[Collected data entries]
= Beginning of Section =

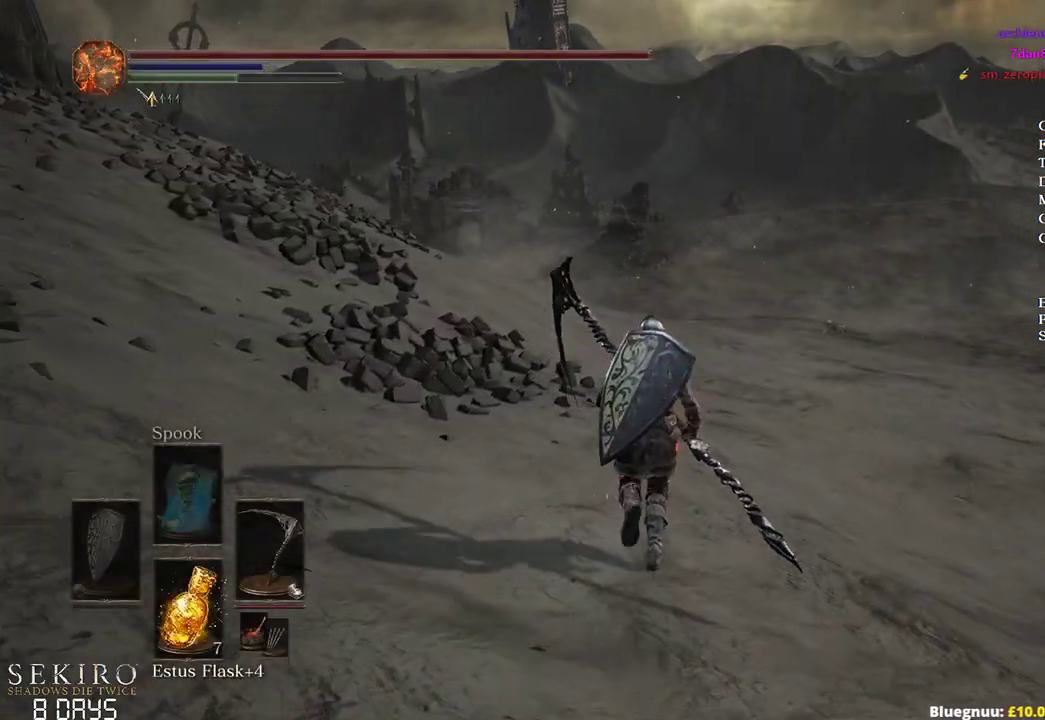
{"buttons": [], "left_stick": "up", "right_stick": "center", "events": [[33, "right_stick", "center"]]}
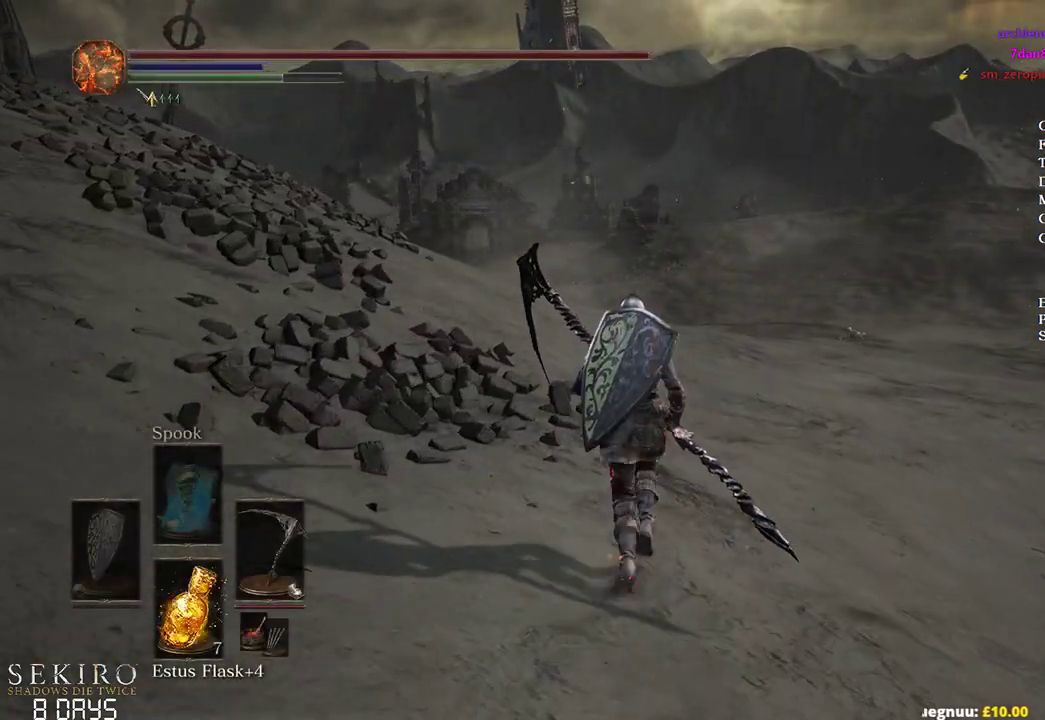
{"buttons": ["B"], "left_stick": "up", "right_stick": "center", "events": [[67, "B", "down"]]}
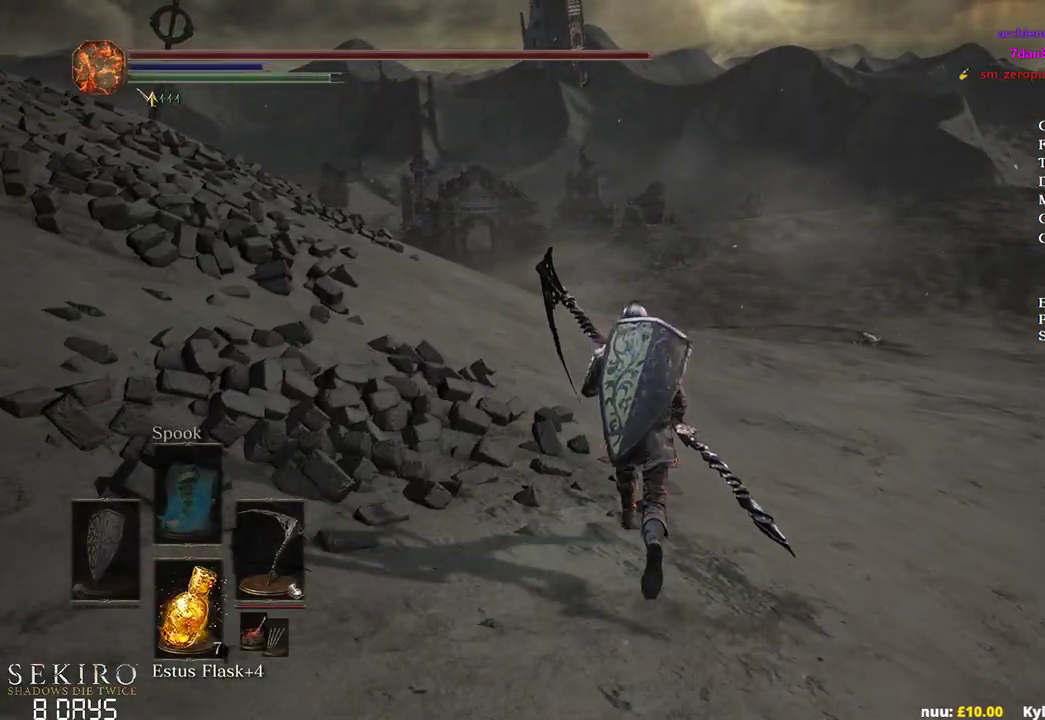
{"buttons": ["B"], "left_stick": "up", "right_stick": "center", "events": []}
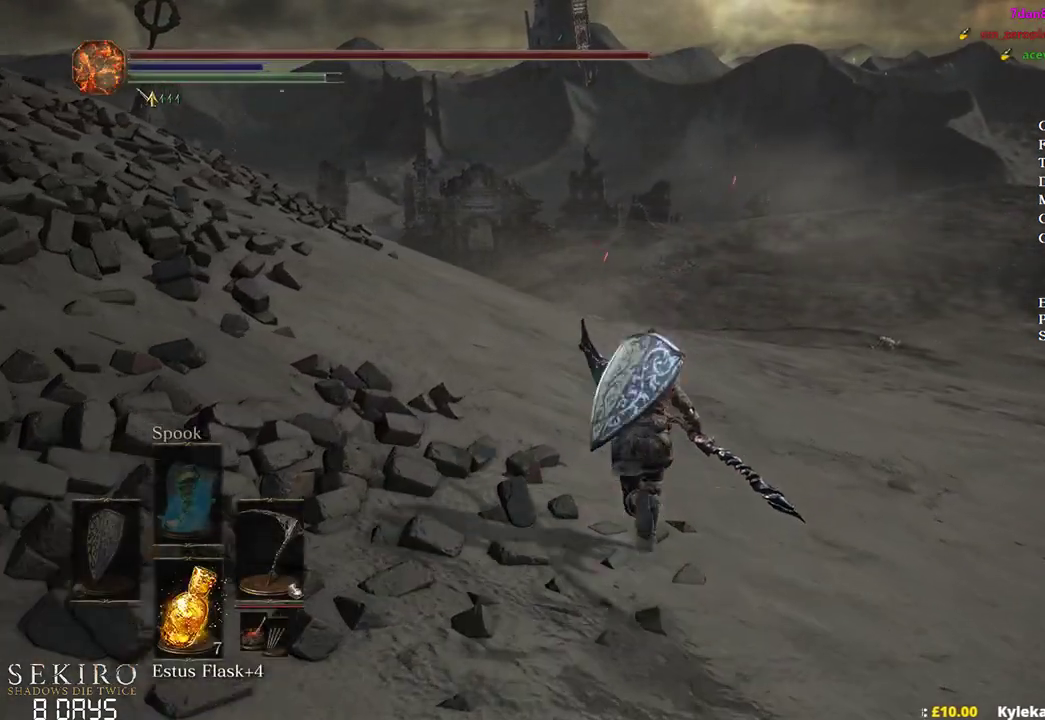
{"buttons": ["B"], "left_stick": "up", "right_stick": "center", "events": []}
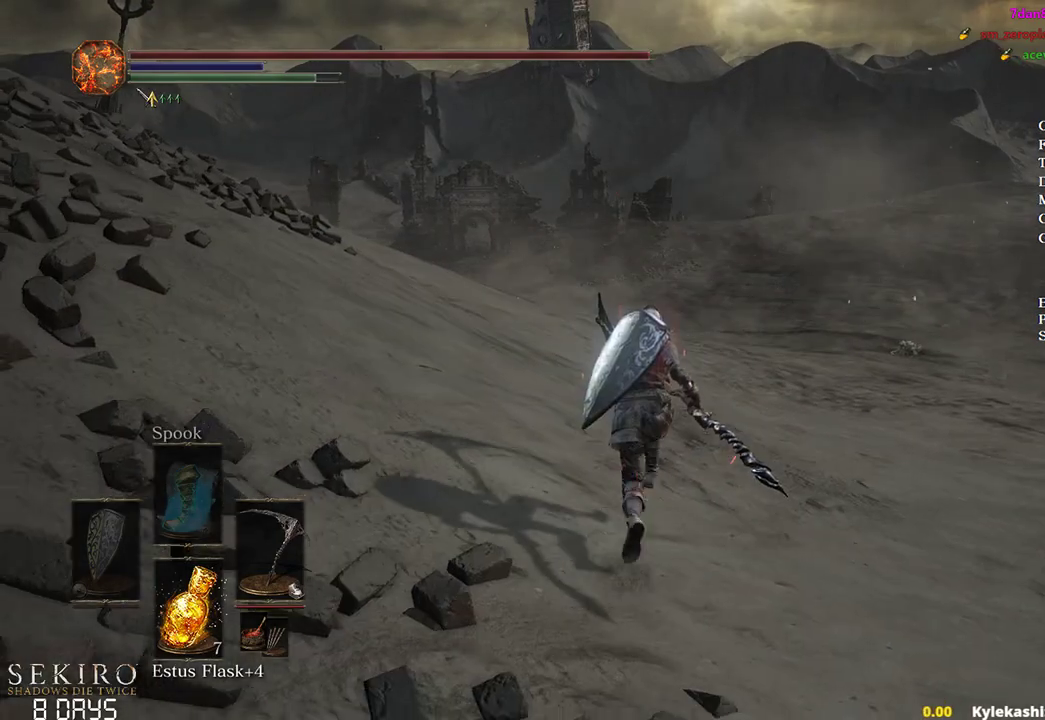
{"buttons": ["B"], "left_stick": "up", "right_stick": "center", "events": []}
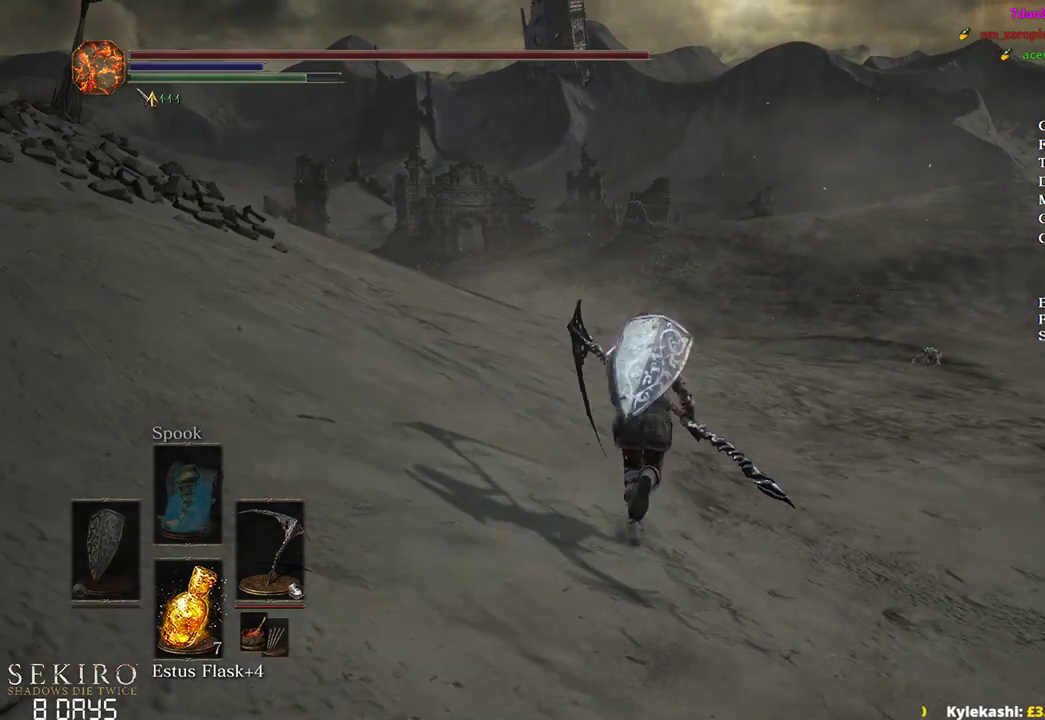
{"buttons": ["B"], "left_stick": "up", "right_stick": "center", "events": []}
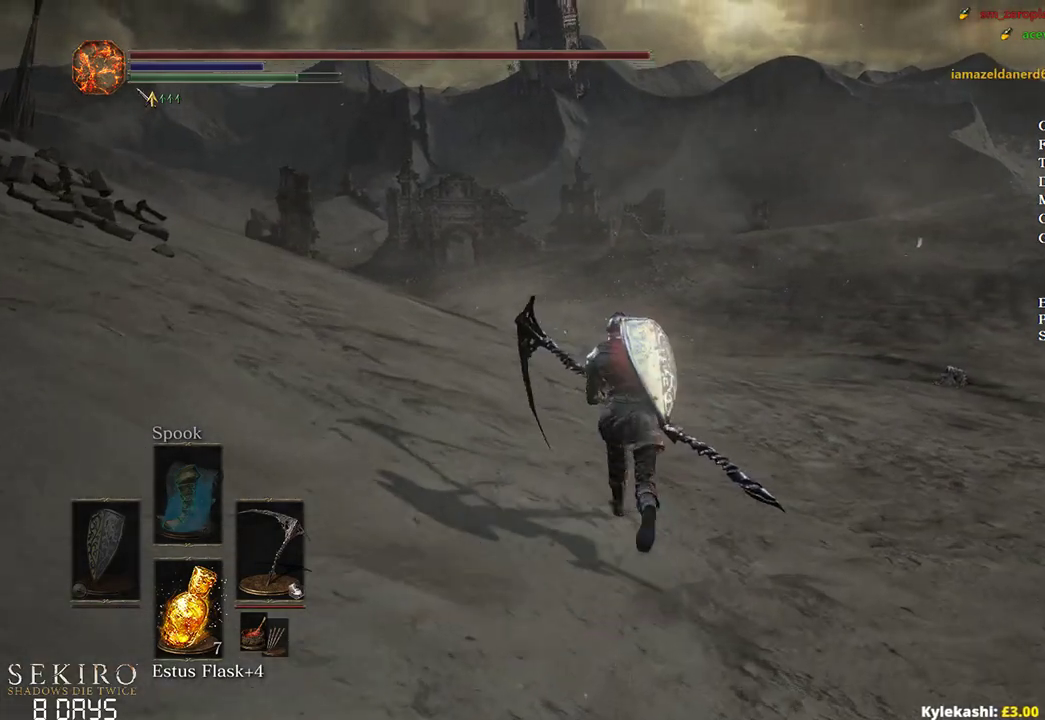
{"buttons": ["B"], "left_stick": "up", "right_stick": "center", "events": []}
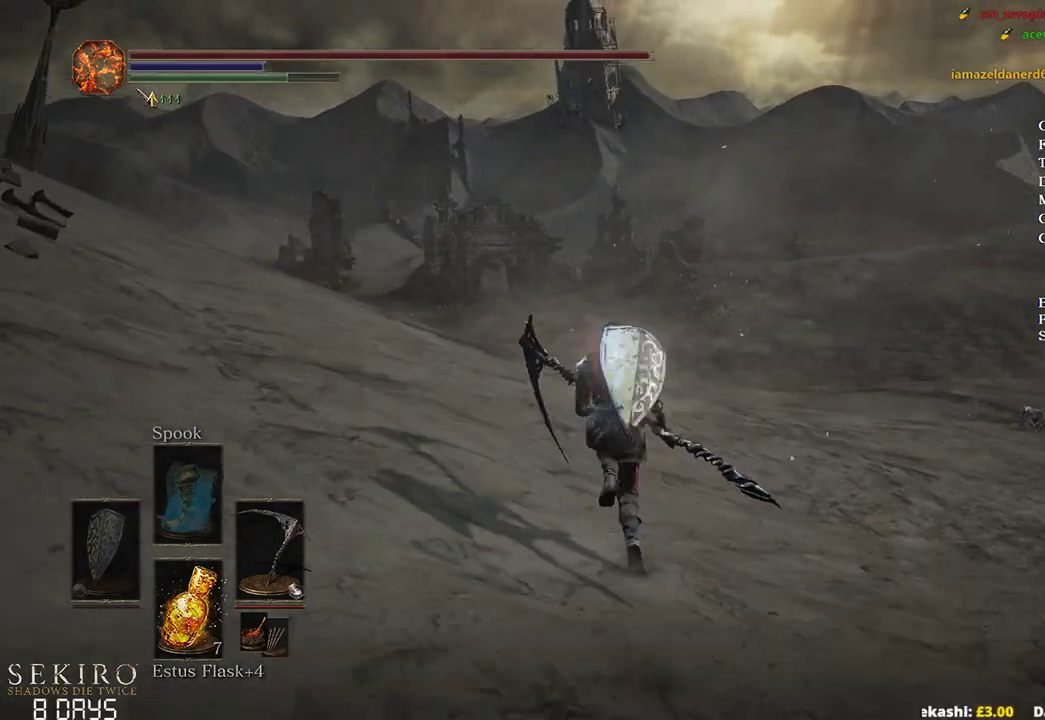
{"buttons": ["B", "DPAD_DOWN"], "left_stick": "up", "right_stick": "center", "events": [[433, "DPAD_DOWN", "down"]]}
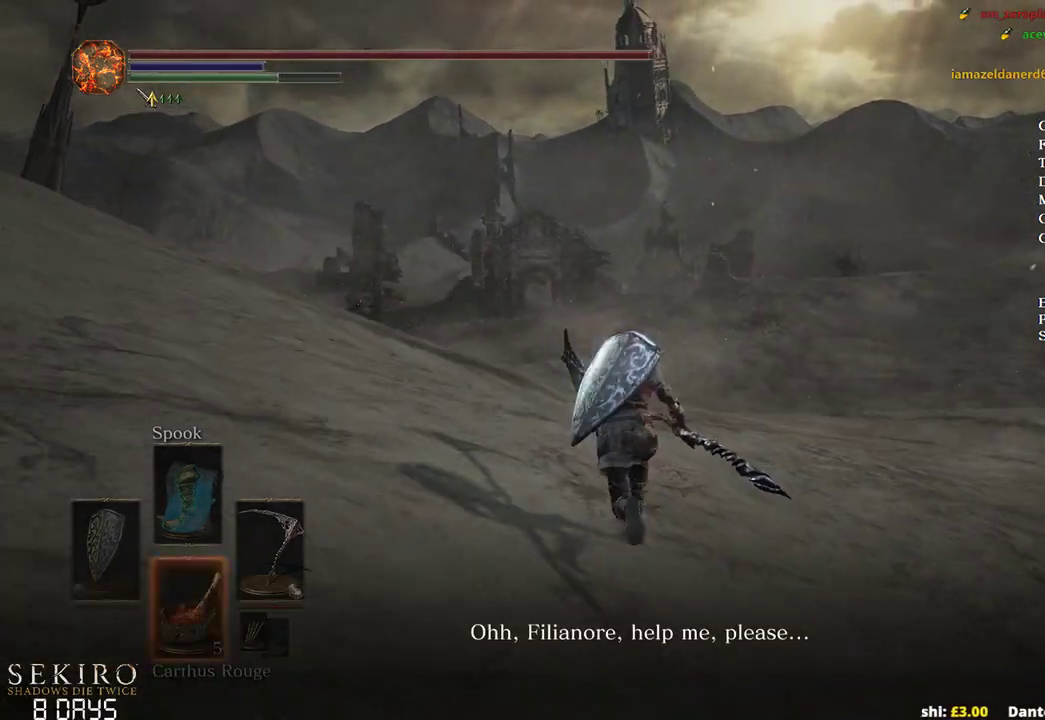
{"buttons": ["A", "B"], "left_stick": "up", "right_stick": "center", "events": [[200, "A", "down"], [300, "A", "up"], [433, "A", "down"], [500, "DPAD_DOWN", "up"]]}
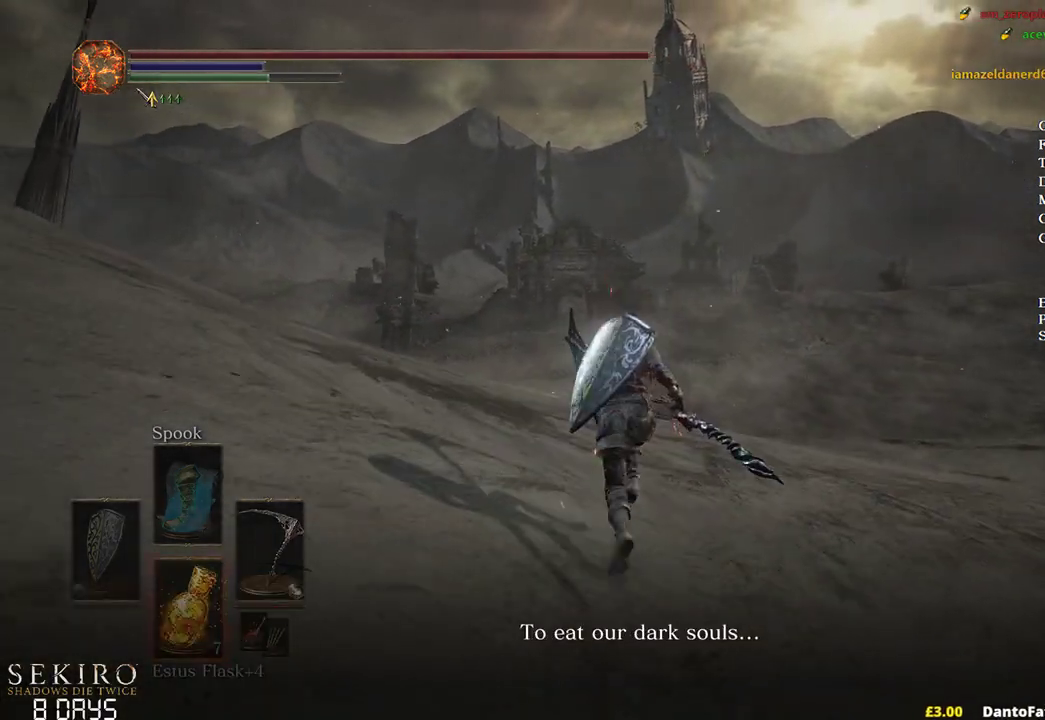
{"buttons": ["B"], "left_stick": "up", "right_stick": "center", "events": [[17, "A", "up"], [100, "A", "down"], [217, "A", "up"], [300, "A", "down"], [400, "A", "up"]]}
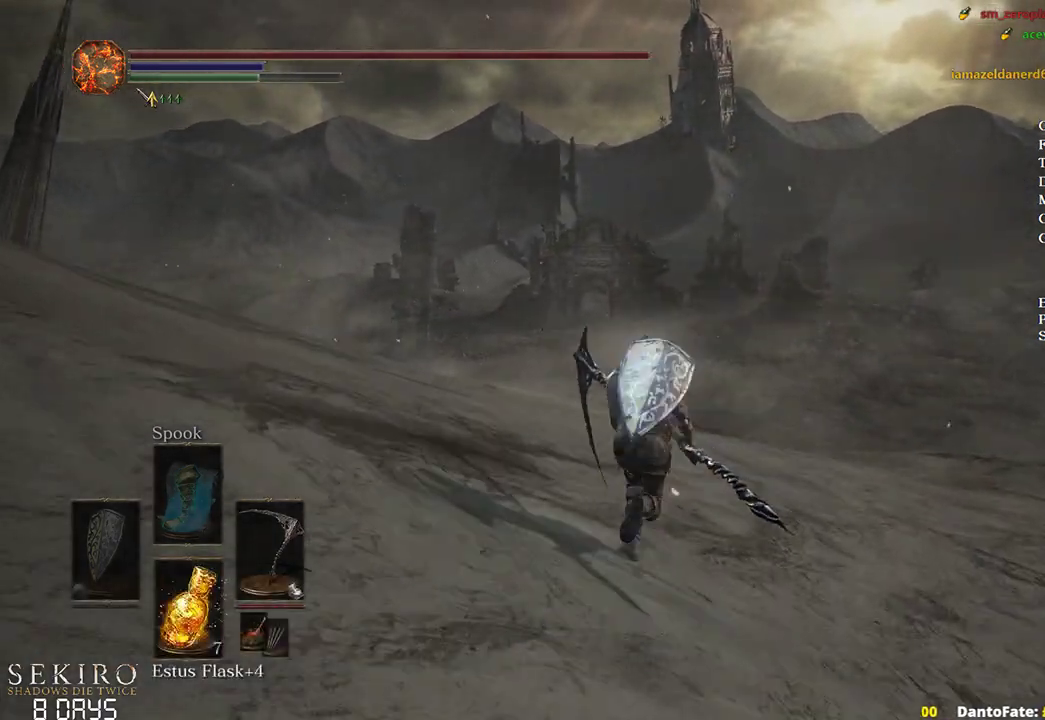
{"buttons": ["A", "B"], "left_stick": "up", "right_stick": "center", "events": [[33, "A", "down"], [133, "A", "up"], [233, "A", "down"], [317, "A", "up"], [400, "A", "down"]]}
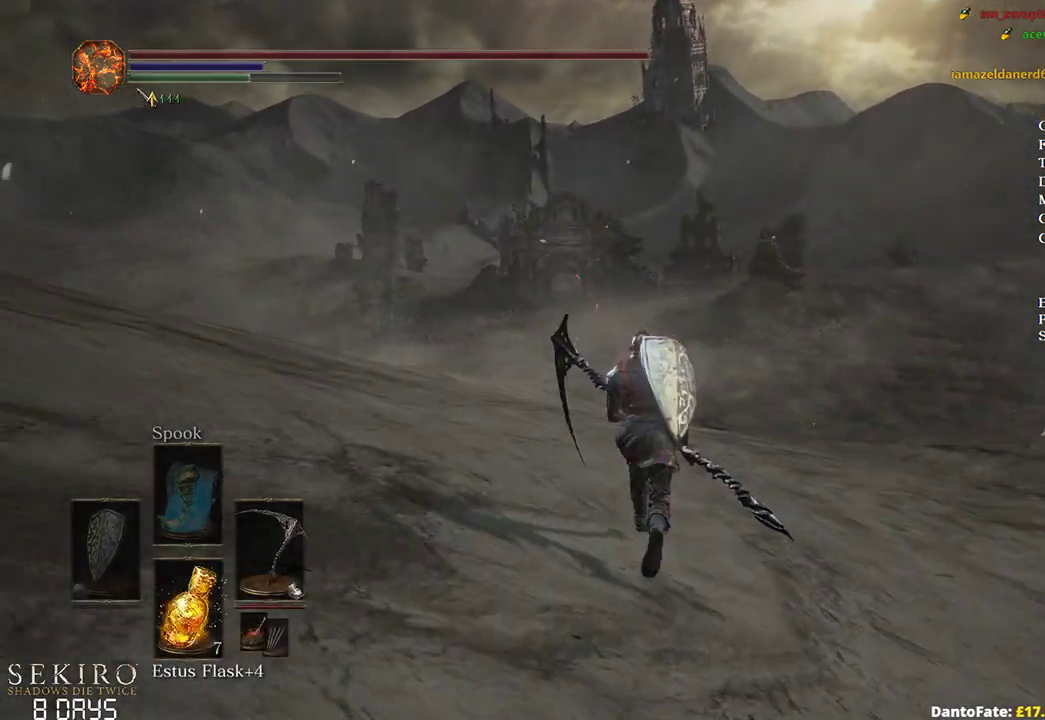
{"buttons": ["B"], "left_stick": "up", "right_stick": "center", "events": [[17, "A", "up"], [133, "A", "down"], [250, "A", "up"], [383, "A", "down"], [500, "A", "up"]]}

= End of Section =

» Required work
Here the job is to print all the data exactly, skipping any image.

» Response to this exercise
{"buttons": [], "left_stick": "up", "right_stick": "center", "events": [[33, "right_stick", "center"]]}
{"buttons": ["B"], "left_stick": "up", "right_stick": "center", "events": [[67, "B", "down"]]}
{"buttons": ["B"], "left_stick": "up", "right_stick": "center", "events": []}
{"buttons": ["B"], "left_stick": "up", "right_stick": "center", "events": []}
{"buttons": ["B"], "left_stick": "up", "right_stick": "center", "events": []}
{"buttons": ["B"], "left_stick": "up", "right_stick": "center", "events": []}
{"buttons": ["B"], "left_stick": "up", "right_stick": "center", "events": []}
{"buttons": ["B", "DPAD_DOWN"], "left_stick": "up", "right_stick": "center", "events": [[433, "DPAD_DOWN", "down"]]}
{"buttons": ["A", "B"], "left_stick": "up", "right_stick": "center", "events": [[200, "A", "down"], [300, "A", "up"], [433, "A", "down"], [500, "DPAD_DOWN", "up"]]}
{"buttons": ["B"], "left_stick": "up", "right_stick": "center", "events": [[17, "A", "up"], [100, "A", "down"], [217, "A", "up"], [300, "A", "down"], [400, "A", "up"]]}
{"buttons": ["A", "B"], "left_stick": "up", "right_stick": "center", "events": [[33, "A", "down"], [133, "A", "up"], [233, "A", "down"], [317, "A", "up"], [400, "A", "down"]]}
{"buttons": ["B"], "left_stick": "up", "right_stick": "center", "events": [[17, "A", "up"], [133, "A", "down"], [250, "A", "up"], [383, "A", "down"], [500, "A", "up"]]}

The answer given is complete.